Ein Tag at Critter Care startet recht früh. Das tägliche Morning Meeting findet um 8:45 a.m statt. „Eigentlich voll okay“ - das habe zumindest ich gedacht, jedoch müssen davor bereits einige Dinge erledigt werden. Alle Tiere müssen gefüttert und versorgt werden & auch man selbst sollte bereits fertig gefrühstückt haben, bevor einer der 3 Supervisor die Küche betritt um den Tagesplan vorzulesen.
Danach kann ein Tag sehr unterschiedlich ablaufen. Manchmal sind nur die alltäglichen Dinge, wie die Versorgung der Tiere & das Abarbeiten der To-Do Liste zu erledigen. An anderen Tagen brauchen die Handwerker deine Hilfe, die Supervisor wählen dich als Begleitung für einen der sogenannten Animal Rescues oder, das absolute Highlight, eines der Tiere wird zurück in die Wildnis entlassen.

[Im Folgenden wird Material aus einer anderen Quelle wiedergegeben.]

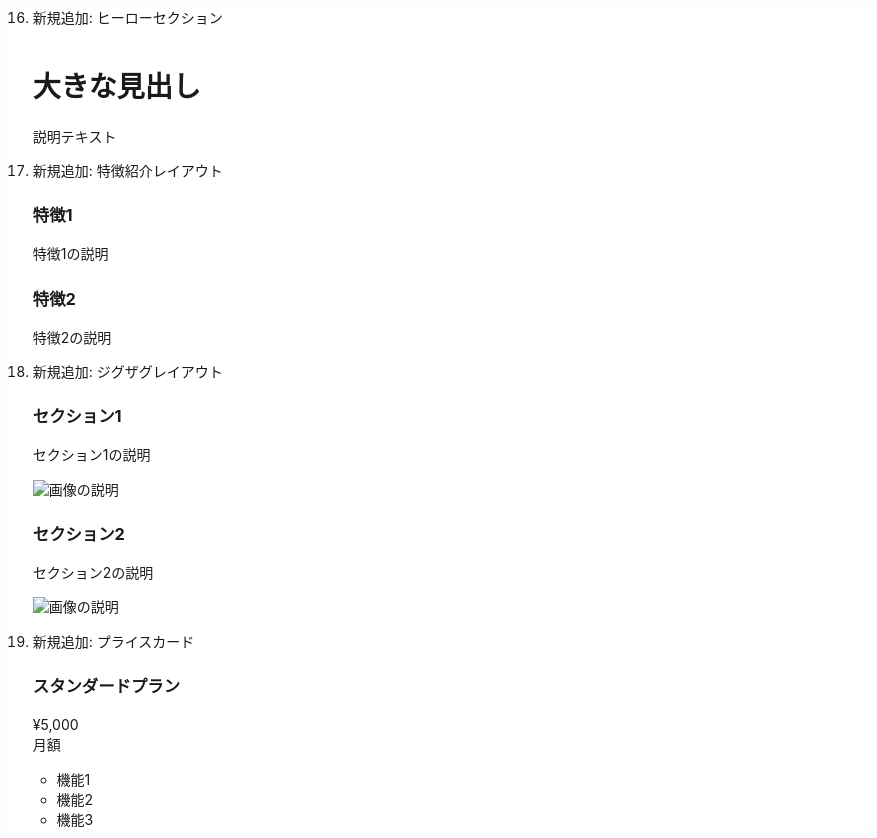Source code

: 16. 新規追加: ヒーローセクション
    <div class="hero-section">
      <h1>大きな見出し</h1>
      <p>説明テキスト</p>
    </div>

17. 新規追加: 特徴紹介レイアウト
    <div class="feature-section">
      <div class="feature-item">
        <i class="fa-solid fa-rocket"></i>
        <h3>特徴1</h3>
        <p>特徴1の説明</p>
      </div>
      <div class="feature-item">
        <i class="fa-solid fa-gear"></i>
        <h3>特徴2</h3>
        <p>特徴2の説明</p>
      </div>
    </div>

18. 新規追加: ジグザグレイアウト
    <div class="zigzag-section">
      <div class="zigzag-item">
        <div class="zigzag-content">
          <h3>セクション1</h3>
          <p>セクション1の説明</p>
        </div>
        <div class="zigzag-image">
          <img src="画像URL" alt="画像の説明">
        </div>
      </div>
      <div class="zigzag-item">
        <div class="zigzag-content">
          <h3>セクション2</h3>
          <p>セクション2の説明</p>
        </div>
        <div class="zigzag-image">
          <img src="画像URL" alt="画像の説明">
        </div>
      </div>
    </div>

19. 新規追加: プライスカード
    <div class="price-card">
      <h3>スタンダードプラン</h3>
      <div class="price">¥5,000</div>
      <div class="period">月額</div>
      <ul class="features">
        <li>機能1</li>
        <li>機能2</li>
        <li>機能3</li>
      </ul>
    </div>
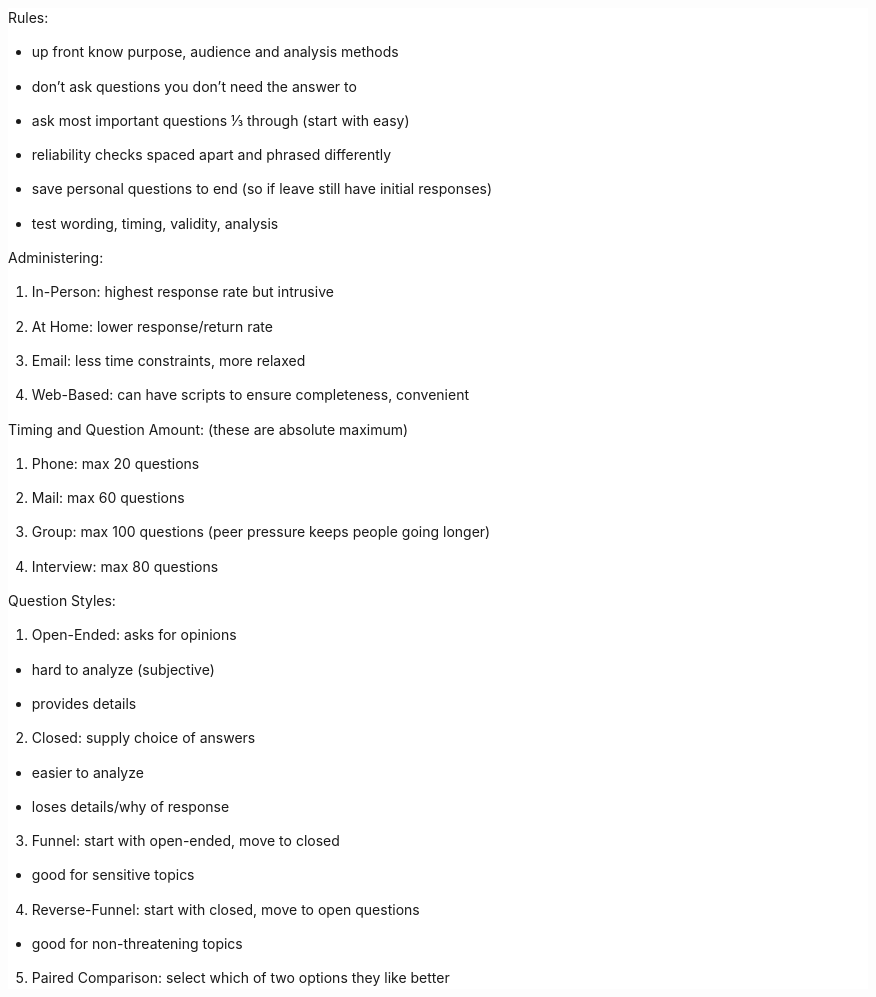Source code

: 
Rules:

- up front know purpose, audience and analysis methods
    
- don’t ask questions you don’t need the answer to
    
- ask most important questions ⅓ through (start with easy)
    
- reliability checks spaced apart and phrased differently
    
- save personal questions to end (so if leave still have initial responses)
    
- test wording, timing, validity, analysis
    

Administering:

1. In-Person: highest response rate but intrusive
    
2. At Home: lower response/return rate
    
3. Email: less time constraints, more relaxed
    
4. Web-Based: can have scripts to ensure completeness, convenient
    

Timing and Question Amount: (these are absolute maximum)

1. Phone: max 20 questions
    
2. Mail: max 60 questions
    
3. Group: max 100 questions (peer pressure keeps people going longer)
    
4. Interview: max 80 questions
    

Question Styles:

1. Open-Ended: asks for opinions
    

- hard to analyze (subjective)
    
- provides details 
    

2. Closed: supply choice of answers
    

- easier to analyze
    
- loses details/why of response
    

3. Funnel: start with open-ended, move to closed
    

- good for sensitive topics
    

4. Reverse-Funnel: start with closed, move to open questions
    

- good for non-threatening topics
    

5. Paired Comparison: select which of two options they like better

Das besondere an Critter Care ist, dass jedem Volunteer nach einigen Eingewöhnungstagen, bereits „eigene“ Tiere zugeteilt werden. Sind diese Tiere kürzlich erst gerettet worden (einige werden verletzt oder schwer krank aus diversen Parks zu „uns“ gebracht, andere werden direkt aus dem Garten oder der Einfahrt von Privatpersonen ge - rescued) darf der Volunteer aka Animal Parent seinen Schützling benennen. Ein Parent zu sein war eine unglaubliche Erfahrung. Allerdings auch sehr viel Verantwortung, denn nur der Parent darf sich um diese Tiere kümmern, keinem anderen, nicht mal einem Supervisor ist der Zutritt in besagtes Gehege gestattet. Dies soll verhindern, dass die Tiere unnötigem Stress ausgesetzt werden & eine Bindung zwischen Parent und Animal fördern. Letzteres hat definitiv funktioniert und den Abschied von meinen persönlichen Schützlingen (3 super süße Waschbären Rocket, Cujo & Barbara + Natasha, eine sehr temperamentvolle Opossum Lady), unglaublich schwer gemacht. Das hoch emotionale Goodbye wäre es mir allerdings jederzeit wieder wert, denn die Zeit at Critter Care war mit einer der schönsten meiner gesamten Reise. Empfehlenswert für jeden, der gerne mit Tieren arbeitet und sich von körperlicher Arbeit und etwas Raccoon Poop nicht abschrecken lässt.

Doch die Volunteerarbeit macht nicht nur Spaß, sondern wird auch belohnt. Denn nichts ist schöner als seinen, manchmal schwer verletzten Schützling wieder ins Leben zurückfinden zu sehen oder Anerkennung und Lob von kompletten Fremden zu erhalten.

An einem Abend, unsere gesamte Critter Care Crew war zum Abendessen in Langley versammelt, bekamen wir tatsächlich eine Nachspeise und ein Getränk aufs Haus, (jeder von uns!!) nachdem wir der Kellnerin von unserer Volunteer Tätigkeit erzählten. An diesem Tag habe ich beschlossen auch in meiner Heimatstadt Wien nach einer Volunteerposition zu suchen. Natürlich nicht nur wegen möglichen Freigetränken ;)

Nach 2 Monaten war meine Zeit als Critter Care Volunteer dann leider auch schon wieder vorbei. Ich wäre wirklich gerne länger geblieben ... habe jedoch auf jeden Fall vor eines Tages wieder zukommen. Nächstes mal vielleicht sogar während der Baby Season!!